The day the library stickers stopped feeling neutral

In the library’s back room, we had a table of fresh books and rolls of coloured stickers. Our job was simple: skim a few pages, then stick on “family friendly” or “needs caution”. The librarian said, “We’ll ask a few of you per book and go with the most common sticker.”

It sounded fair. More opinions should smooth out odd personal tastes. But then I noticed a snag: if a few volunteers are always harsher on certain authors or certain kinds of characters, those stickers aren’t random. They lean the same way, every time.

To check if that lean happens in real life, the team gathered two big piles of past judgements where the right answers were already known. One pile came from justice-style case write-ups. The other was people tagging short online comments as toxic or not.

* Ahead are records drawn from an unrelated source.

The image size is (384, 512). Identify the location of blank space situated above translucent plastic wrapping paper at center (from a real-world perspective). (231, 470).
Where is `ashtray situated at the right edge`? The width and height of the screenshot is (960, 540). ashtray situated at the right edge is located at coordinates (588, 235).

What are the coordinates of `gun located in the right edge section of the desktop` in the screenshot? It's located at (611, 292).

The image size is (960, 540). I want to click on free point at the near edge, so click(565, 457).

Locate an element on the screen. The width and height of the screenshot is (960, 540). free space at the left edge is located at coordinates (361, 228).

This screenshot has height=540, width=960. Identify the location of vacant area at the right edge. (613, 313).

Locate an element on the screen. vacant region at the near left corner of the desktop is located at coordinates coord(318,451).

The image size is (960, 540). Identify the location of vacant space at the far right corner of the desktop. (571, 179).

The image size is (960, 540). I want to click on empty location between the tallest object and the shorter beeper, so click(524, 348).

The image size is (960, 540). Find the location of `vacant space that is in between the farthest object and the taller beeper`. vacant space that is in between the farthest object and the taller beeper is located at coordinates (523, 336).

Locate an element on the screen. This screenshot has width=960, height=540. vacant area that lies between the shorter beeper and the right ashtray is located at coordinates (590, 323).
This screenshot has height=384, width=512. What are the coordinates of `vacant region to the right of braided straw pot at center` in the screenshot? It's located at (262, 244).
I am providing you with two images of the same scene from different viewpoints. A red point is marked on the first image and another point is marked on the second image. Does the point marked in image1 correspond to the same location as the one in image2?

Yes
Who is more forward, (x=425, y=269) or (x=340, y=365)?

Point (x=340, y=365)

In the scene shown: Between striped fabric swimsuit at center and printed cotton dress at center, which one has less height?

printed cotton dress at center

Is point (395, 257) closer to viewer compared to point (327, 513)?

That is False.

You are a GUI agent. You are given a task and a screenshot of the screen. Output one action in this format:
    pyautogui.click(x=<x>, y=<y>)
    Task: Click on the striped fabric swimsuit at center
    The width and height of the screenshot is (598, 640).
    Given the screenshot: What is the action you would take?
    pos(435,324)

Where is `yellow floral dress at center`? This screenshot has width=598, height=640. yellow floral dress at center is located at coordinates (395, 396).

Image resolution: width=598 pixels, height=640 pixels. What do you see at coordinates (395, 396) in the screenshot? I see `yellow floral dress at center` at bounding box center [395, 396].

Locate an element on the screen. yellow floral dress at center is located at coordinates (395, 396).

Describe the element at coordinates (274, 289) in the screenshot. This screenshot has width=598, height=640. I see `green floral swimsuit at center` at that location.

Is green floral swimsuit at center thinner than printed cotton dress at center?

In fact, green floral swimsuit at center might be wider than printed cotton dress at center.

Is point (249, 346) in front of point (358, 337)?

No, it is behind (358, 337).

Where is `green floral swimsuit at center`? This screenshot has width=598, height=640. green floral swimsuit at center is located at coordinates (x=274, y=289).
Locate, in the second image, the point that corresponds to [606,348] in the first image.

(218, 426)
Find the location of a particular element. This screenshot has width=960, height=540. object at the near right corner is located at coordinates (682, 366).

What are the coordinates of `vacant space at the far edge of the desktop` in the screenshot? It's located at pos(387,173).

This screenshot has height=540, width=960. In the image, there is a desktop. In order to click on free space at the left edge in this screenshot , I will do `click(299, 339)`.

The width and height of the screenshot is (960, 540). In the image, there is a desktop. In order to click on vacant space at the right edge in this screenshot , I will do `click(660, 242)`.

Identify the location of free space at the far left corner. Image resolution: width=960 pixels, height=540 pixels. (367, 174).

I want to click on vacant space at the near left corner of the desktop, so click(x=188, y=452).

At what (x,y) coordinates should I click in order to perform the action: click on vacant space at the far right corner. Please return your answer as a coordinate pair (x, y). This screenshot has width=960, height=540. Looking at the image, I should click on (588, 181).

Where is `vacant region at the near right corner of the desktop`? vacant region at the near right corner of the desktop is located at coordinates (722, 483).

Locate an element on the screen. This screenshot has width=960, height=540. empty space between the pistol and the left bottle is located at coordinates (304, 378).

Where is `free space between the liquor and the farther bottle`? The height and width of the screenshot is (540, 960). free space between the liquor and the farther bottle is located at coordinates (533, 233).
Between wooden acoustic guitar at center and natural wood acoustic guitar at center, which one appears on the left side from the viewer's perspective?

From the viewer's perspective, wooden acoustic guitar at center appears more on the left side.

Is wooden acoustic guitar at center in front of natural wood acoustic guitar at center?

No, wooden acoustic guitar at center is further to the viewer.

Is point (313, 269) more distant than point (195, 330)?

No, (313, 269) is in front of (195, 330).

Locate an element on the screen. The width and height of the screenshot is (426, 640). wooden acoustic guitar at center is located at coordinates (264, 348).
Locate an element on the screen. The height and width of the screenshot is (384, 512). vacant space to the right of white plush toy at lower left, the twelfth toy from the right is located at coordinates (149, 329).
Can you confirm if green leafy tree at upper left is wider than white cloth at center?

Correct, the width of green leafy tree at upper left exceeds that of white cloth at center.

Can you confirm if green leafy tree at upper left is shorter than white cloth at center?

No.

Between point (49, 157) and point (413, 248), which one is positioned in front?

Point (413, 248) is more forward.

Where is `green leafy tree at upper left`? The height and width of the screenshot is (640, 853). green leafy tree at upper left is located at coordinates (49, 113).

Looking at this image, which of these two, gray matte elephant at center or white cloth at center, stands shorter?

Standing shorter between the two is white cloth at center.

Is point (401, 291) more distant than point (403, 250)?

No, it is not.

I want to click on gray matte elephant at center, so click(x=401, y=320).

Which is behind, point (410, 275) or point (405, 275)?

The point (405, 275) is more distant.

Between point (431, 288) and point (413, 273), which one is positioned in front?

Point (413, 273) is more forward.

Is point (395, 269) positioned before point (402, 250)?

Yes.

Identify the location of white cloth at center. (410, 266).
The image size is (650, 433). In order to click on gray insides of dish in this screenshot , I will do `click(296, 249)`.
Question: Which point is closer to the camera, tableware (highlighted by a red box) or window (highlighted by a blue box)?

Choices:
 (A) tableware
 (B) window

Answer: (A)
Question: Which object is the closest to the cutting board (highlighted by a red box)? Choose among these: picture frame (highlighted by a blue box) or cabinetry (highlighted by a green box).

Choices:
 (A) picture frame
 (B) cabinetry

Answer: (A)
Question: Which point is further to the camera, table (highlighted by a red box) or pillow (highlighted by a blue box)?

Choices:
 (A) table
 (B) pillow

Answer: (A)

They could score each person two ways at once: how often the person matched the known right answer, and whether the person’s wrong calls landed harder on one group than another. The surprise was that some people were usually right, yet still skewed against a group.

Then the awkward bit for “most common sticker wins”. On lots of items, the people doing the labelling were mostly the skewed ones, even with a fairly gentle test for skew. So the final sticker could flip away from the correct one, just because the tilted group had the numbers.

Sending the skewed volunteers home didn’t fix it. The remaining stickers often got less correct, and plenty of books ended up with too few stickers to use. In the back room it felt like a choice between unfair speed and a trolley that never gets finished.

Even fancier ways of combining votes didn’t reliably wash out the skew. When computers were trained on these final stickers instead of the known-correct ones, they copied the wobble and the unevenness. Takeaway: if the stickers go on crooked, the recommendations will too.